Task: List the author and date shown in the header of each post in the forum thread below about adopting rats in NC, in the order the posts appear.

Text shown:
# Looking to adopt sweet rats in NC



## Ratsanctuary (Mar 24, 2011)

I havent been on in awhile since becoming ratless. I have decided its time to adopt more rats since i have my own house. My rats were all between 3 and 5 yrs old when passing. I need more ratties to spoil. If you are in nc and need to rehome your ratties i will take them, as long as you can transport them to me. My car isnt in the best shape and my anxiety gets to me when i drive on the 4-lane.


----------



## Camelle (Feb 11, 2013)

RatSanctuary said:


> I havent been on in awhile since becoming ratless. I have decided its time to adopt more rats since i have my own house. My rats were all between 3 and 5 yrs old when passing. I need more ratties to spoil. If you are in nc and need to rehome your ratties i will take them, as long as you can transport them to me. My car isnt in the best shape and my anxiety gets to me when i drive on the 4-lane.


Where in nc are you? I have two boys I still need to rehome


----------



## Ratsanctuary (Mar 24, 2011)

Im in Bryson City Nc but can travel as far as waynesville nc wothout my car or anxiety getting to me


----------



## Camelle (Feb 11, 2013)

Man you're 3.5 hours from me i can't afford that with december on the doorstep sorry :/


----------

Data for analysis:

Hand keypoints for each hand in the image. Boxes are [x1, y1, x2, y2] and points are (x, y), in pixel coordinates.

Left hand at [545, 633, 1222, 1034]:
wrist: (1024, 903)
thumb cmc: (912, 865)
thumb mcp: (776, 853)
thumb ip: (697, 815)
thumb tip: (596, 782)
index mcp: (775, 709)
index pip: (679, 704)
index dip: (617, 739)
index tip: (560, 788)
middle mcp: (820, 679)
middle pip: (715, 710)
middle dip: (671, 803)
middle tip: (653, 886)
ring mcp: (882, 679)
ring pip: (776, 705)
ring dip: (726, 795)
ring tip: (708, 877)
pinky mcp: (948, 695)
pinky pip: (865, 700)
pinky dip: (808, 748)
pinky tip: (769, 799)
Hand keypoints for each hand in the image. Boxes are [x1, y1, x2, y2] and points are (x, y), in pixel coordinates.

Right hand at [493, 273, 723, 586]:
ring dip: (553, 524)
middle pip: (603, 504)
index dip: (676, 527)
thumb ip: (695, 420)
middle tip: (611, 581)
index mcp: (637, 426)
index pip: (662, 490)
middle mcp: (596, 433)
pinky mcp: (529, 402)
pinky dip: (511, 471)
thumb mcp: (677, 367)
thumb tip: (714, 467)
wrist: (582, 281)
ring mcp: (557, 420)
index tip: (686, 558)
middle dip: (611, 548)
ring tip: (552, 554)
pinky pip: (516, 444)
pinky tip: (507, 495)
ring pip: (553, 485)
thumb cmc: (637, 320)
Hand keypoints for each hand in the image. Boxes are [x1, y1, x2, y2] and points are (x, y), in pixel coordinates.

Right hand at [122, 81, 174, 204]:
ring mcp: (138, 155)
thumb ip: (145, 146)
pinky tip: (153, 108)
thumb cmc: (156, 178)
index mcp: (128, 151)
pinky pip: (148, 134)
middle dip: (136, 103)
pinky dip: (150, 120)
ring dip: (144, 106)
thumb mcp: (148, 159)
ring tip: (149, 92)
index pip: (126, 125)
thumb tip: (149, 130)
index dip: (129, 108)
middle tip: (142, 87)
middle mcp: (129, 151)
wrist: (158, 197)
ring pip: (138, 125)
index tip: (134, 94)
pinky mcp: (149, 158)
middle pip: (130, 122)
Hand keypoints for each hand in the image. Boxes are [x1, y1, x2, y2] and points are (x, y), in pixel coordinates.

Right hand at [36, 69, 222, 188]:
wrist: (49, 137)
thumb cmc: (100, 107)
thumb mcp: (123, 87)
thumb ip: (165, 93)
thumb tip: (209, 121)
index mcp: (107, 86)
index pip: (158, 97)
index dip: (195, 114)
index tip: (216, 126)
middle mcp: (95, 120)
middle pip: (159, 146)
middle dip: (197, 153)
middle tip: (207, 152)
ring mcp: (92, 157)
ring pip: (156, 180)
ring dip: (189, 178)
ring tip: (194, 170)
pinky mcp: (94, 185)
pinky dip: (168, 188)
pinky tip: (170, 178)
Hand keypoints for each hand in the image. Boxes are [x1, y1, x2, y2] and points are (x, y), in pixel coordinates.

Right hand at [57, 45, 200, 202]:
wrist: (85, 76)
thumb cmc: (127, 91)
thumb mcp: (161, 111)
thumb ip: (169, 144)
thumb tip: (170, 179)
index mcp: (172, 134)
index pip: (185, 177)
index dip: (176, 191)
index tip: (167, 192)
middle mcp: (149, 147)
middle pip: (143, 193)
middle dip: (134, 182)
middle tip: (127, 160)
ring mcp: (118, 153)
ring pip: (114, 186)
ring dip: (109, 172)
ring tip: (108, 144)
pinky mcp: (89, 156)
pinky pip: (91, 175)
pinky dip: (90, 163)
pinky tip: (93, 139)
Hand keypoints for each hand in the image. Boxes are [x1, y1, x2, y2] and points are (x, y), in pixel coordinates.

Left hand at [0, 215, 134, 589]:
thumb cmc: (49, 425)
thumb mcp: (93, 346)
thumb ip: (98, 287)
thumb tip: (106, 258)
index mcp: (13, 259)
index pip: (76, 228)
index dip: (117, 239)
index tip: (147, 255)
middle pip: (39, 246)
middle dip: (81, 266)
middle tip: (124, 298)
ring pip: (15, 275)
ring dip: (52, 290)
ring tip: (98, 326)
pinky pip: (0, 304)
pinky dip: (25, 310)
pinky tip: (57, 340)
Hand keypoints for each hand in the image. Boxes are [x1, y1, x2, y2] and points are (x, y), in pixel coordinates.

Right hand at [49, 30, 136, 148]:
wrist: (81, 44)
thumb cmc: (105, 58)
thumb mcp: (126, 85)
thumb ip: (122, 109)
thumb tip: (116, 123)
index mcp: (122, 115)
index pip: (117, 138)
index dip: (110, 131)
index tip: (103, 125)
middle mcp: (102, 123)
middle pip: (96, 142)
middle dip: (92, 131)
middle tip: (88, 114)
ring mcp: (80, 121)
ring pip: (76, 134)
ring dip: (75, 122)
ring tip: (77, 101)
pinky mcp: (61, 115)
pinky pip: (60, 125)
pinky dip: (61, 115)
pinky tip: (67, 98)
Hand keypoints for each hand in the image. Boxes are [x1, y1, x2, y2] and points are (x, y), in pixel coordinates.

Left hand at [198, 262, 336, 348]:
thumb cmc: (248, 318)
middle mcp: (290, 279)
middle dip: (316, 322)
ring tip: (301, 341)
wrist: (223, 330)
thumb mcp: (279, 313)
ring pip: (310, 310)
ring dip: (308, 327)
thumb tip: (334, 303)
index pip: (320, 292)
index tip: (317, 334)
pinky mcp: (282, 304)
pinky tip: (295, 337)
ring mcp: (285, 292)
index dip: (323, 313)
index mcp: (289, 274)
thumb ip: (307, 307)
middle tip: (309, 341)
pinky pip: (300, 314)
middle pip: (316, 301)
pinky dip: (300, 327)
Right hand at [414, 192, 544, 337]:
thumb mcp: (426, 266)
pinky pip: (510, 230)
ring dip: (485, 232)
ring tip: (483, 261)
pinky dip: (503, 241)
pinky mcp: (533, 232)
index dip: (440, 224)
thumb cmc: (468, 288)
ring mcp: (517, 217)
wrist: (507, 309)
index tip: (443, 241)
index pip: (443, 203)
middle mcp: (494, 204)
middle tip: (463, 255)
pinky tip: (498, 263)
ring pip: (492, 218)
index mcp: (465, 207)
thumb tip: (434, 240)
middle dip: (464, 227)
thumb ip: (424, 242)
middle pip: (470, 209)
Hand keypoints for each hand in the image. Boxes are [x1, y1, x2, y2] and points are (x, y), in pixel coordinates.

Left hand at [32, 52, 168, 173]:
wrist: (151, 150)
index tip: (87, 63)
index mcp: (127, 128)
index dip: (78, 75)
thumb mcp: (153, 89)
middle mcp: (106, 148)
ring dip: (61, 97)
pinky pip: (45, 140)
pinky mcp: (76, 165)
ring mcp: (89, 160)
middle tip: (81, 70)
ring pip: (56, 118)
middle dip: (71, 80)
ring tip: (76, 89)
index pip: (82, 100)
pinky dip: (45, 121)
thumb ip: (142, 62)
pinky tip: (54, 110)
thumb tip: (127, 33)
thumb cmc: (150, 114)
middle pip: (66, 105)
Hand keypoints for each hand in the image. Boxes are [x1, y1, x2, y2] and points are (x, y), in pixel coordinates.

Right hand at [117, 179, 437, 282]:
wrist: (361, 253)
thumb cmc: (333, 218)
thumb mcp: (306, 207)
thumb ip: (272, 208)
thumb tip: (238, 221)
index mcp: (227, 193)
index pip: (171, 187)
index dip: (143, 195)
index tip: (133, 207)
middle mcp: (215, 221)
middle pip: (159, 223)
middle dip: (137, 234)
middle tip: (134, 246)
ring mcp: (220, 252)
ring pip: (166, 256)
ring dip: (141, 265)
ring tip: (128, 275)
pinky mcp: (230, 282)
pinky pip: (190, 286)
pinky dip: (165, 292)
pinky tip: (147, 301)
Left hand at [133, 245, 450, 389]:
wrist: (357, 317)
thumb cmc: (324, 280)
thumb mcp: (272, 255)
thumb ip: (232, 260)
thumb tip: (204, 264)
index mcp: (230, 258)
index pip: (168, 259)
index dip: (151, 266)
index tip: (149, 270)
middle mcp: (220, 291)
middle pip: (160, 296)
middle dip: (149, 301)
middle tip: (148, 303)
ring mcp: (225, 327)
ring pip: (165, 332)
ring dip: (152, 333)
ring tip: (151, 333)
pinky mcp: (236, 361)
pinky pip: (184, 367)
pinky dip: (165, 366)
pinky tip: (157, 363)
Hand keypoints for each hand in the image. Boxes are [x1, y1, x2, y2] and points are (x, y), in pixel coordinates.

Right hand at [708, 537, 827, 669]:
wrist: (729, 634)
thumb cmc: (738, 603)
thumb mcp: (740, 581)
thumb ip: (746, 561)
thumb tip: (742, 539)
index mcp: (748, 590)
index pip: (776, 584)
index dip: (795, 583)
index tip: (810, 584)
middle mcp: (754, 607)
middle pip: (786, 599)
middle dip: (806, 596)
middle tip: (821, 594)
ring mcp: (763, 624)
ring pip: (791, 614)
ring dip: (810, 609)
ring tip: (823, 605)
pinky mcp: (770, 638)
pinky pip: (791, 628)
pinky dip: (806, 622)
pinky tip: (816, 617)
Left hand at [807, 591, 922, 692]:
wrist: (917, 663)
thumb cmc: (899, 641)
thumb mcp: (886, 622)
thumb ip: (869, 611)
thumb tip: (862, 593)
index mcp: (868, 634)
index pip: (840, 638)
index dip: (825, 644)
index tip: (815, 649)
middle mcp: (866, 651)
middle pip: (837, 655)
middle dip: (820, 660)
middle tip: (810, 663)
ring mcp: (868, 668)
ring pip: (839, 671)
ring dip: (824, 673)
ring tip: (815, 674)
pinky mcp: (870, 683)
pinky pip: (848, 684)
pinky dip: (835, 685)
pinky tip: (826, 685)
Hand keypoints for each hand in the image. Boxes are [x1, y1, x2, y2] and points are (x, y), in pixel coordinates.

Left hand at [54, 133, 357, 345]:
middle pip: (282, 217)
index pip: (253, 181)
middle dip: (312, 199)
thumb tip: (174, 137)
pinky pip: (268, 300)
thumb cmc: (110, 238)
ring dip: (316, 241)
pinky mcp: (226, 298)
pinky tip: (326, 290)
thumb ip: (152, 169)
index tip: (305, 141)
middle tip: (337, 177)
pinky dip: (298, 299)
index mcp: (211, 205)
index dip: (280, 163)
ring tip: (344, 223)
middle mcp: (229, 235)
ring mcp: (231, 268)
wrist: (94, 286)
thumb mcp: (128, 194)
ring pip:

Written answer:
1. Ratsanctuary, Mar 24, 2011
2. Camelle, Feb 11, 2013
3. Ratsanctuary, Mar 24, 2011
4. Camelle, Feb 11, 2013